In my community, part of the Conservative movement, dressing modestly is a concern, but not in the traditional ways of understanding tznius. For this reason, and the fact that there aren’t many Jews were I live, I really stand out when I dress according to tznius, but I keep reminding myself that that is no reason to not dress according to the way I understand and value tznius. Dressing according to Jewish tradition is not something I should be ashamed of. All people dress according to what they value and for me that means being in solidarity with Jews around the world who follow Jewish tradition.

Each time I am afraid to look foolish as I put on a skirt and thick leggings (opposed to warm Jean pants) in the middle of Winter, I think of the courage it is taking many Jews around the world to dress differently. Women who are going through the same internal debate as they get dressed, and men who wear a kippah even though no one else around them does.

The action of taking every pair of shorts I own and getting rid of them seems rash, but honestly I have never really like wearing shorts anyway.  I also packed up most of my pants for donation, but a couple pairs stayed in the drawer. I kept them for a few reasons. First, I can wear them with a dress over, if necessary, on a really cold day.
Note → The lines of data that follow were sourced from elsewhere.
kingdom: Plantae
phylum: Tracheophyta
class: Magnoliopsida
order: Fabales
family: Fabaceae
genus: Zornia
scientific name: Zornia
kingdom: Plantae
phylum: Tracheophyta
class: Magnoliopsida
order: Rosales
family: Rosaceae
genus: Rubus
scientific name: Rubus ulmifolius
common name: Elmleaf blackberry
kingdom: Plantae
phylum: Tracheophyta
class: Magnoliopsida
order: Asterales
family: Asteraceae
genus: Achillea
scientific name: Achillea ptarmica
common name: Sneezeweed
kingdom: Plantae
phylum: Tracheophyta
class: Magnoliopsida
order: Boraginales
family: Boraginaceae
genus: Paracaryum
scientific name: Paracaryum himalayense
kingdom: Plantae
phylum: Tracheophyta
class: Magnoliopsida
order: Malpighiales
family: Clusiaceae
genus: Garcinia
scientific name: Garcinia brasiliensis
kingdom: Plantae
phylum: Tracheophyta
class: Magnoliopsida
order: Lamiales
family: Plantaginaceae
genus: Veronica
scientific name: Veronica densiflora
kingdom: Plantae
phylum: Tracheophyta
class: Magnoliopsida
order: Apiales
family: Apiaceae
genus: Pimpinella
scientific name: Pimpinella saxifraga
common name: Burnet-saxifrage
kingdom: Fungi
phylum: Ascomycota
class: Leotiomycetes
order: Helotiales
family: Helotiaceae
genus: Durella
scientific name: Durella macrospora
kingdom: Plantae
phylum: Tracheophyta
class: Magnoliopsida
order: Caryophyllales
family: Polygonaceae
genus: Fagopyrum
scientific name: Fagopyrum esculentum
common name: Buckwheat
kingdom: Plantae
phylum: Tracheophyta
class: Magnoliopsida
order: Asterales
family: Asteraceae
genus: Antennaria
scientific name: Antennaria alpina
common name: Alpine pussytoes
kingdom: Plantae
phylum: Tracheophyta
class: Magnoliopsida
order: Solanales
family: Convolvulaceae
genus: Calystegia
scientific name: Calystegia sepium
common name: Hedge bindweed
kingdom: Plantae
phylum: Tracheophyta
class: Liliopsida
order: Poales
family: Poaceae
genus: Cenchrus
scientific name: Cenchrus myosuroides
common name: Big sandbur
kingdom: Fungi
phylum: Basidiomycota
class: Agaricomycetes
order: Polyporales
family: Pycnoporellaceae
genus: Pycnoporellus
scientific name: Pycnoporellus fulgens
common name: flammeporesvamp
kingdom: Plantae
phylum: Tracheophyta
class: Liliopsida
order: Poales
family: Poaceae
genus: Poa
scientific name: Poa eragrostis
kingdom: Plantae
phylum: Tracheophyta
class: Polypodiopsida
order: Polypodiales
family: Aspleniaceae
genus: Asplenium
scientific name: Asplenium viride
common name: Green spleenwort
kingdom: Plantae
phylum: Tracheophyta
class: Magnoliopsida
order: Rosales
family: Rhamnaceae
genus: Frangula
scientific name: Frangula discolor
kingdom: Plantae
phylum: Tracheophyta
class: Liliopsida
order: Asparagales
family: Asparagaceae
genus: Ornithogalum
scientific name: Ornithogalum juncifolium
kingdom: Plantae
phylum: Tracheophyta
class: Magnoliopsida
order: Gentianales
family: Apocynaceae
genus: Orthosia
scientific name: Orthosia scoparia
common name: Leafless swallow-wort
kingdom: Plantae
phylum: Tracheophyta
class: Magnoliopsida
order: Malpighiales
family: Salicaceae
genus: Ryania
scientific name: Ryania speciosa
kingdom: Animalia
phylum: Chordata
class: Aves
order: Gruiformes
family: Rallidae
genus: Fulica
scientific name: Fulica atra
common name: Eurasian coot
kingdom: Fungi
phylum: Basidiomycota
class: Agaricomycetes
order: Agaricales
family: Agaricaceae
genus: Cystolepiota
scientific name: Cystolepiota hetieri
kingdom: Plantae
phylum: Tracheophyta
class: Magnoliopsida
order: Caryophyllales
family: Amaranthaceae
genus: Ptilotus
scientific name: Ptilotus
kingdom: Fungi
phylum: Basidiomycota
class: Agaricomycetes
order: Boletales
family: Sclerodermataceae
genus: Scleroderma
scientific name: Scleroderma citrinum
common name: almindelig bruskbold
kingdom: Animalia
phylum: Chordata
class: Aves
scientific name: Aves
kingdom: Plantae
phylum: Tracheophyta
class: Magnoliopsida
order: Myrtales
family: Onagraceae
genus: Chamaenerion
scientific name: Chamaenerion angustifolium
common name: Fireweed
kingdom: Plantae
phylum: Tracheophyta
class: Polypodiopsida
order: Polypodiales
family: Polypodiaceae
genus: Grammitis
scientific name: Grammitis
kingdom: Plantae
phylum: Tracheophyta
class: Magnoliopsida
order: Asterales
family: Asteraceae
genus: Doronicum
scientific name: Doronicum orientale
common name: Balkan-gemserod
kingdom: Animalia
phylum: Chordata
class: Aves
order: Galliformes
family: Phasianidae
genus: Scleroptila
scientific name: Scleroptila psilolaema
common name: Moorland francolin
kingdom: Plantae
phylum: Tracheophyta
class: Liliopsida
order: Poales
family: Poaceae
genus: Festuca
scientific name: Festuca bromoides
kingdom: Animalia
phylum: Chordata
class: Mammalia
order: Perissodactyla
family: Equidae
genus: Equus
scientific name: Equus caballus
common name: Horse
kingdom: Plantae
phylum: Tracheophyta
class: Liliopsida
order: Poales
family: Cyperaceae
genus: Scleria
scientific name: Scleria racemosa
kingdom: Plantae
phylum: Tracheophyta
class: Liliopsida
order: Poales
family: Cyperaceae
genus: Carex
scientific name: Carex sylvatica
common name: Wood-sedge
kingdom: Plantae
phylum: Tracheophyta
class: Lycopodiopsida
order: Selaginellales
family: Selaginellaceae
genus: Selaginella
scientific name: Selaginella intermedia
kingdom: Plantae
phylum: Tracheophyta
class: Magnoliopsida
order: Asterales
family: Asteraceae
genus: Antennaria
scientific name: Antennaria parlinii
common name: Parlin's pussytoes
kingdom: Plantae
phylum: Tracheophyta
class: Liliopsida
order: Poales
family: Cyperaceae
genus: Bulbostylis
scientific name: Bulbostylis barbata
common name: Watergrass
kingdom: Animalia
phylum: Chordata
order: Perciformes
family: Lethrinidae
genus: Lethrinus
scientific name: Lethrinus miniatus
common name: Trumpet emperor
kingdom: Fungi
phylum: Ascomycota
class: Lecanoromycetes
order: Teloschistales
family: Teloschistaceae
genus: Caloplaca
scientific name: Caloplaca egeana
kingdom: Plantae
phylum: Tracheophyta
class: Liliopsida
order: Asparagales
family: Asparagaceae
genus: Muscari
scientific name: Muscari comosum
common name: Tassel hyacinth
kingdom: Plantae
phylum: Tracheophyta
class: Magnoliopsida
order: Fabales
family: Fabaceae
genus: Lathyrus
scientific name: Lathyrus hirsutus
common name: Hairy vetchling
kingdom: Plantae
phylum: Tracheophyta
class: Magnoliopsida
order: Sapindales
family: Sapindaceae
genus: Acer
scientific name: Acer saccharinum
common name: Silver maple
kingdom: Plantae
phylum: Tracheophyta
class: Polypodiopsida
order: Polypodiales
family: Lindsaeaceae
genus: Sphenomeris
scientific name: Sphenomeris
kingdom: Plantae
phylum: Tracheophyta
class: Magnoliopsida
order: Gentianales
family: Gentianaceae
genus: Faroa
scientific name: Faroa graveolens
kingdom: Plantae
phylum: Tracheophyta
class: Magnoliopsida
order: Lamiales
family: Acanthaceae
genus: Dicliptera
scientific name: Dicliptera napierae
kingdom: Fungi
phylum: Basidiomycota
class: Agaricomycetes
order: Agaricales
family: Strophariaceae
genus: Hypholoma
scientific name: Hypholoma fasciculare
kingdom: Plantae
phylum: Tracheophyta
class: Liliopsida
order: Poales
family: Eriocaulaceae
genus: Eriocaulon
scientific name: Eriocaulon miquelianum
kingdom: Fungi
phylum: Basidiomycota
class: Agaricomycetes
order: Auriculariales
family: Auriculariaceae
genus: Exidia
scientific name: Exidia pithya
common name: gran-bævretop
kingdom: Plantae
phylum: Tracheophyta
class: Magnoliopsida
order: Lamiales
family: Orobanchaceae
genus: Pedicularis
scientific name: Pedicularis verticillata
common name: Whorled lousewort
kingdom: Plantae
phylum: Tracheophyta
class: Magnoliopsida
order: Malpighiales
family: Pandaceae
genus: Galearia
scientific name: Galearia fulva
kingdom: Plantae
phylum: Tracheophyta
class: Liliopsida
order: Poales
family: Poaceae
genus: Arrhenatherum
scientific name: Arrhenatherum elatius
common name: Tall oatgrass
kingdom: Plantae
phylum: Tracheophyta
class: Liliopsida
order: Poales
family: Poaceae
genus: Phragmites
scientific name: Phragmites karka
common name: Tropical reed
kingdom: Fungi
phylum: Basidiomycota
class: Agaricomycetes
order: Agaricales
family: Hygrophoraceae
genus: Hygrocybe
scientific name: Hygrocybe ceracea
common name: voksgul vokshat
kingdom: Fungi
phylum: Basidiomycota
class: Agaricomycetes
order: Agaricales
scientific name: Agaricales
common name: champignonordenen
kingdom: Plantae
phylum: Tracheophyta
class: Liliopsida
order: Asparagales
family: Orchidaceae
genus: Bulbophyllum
Second, it is scary to totally let go of all my clothing, and since my community is okay with pants, if I do want to go back to wearing pants I can. Lastly, it is empowering to know that I have perfectly good jeans sitting in the drawer but I am choosing to wear a skirt.

Following Orthodox tznuis isn’t for everyone, and I certainly don’t follow it as strictly as someone else might, but I find it to be an important dimension of Judaism in my life, especially at this point of trying to enter the Jewish community. I wish everyone luck in finding what tradition has to offer them and ways to incorporate meaningful practices into their daily life. Clothing is just one way I am reminded in daily life of my relationship to Hashem and to other people in the world.